§ **ACTIVITY**
Below are the records; pull every line that includes "attachments".

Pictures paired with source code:
####

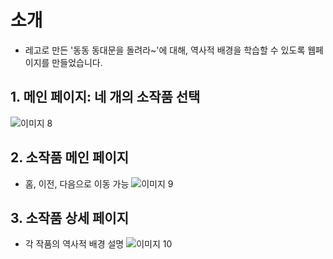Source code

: ﻿# 소개
- 레고로 만든 '동동 동대문을 돌려라~'에 대해, 역사적 배경을 학습할 수 있도록 웹페이지를 만들었습니다.

## 1. 메인 페이지: 네 개의 소작품 선택
![이미지 8](https://github.com/user-attachments/assets/4a6e5de2-baa0-4170-800c-562c70e09f45)

## 2. 소작품 메인 페이지
- 홈, 이전, 다음으로 이동 가능
![이미지 9](https://github.com/user-attachments/assets/1c41dd79-0ada-4eb3-b796-780fe734e28a)

## 3. 소작품 상세 페이지
- 각 작품의 역사적 배경 설명
![이미지 10](https://github.com/user-attachments/assets/904aa151-bd44-4569-b8f4-e08690f4abf0)
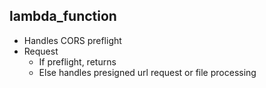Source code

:## lambda_function
- Handles CORS preflight
- Request
    - If preflight, returns 
    - Else handles presigned url request or file processing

####

§ **THE COMPLETED TASK**
![이미지 8](https://github.com/user-attachments/assets/4a6e5de2-baa0-4170-800c-562c70e09f45)
![이미지 9](https://github.com/user-attachments/assets/1c41dd79-0ada-4eb3-b796-780fe734e28a)
![이미지 10](https://github.com/user-attachments/assets/904aa151-bd44-4569-b8f4-e08690f4abf0)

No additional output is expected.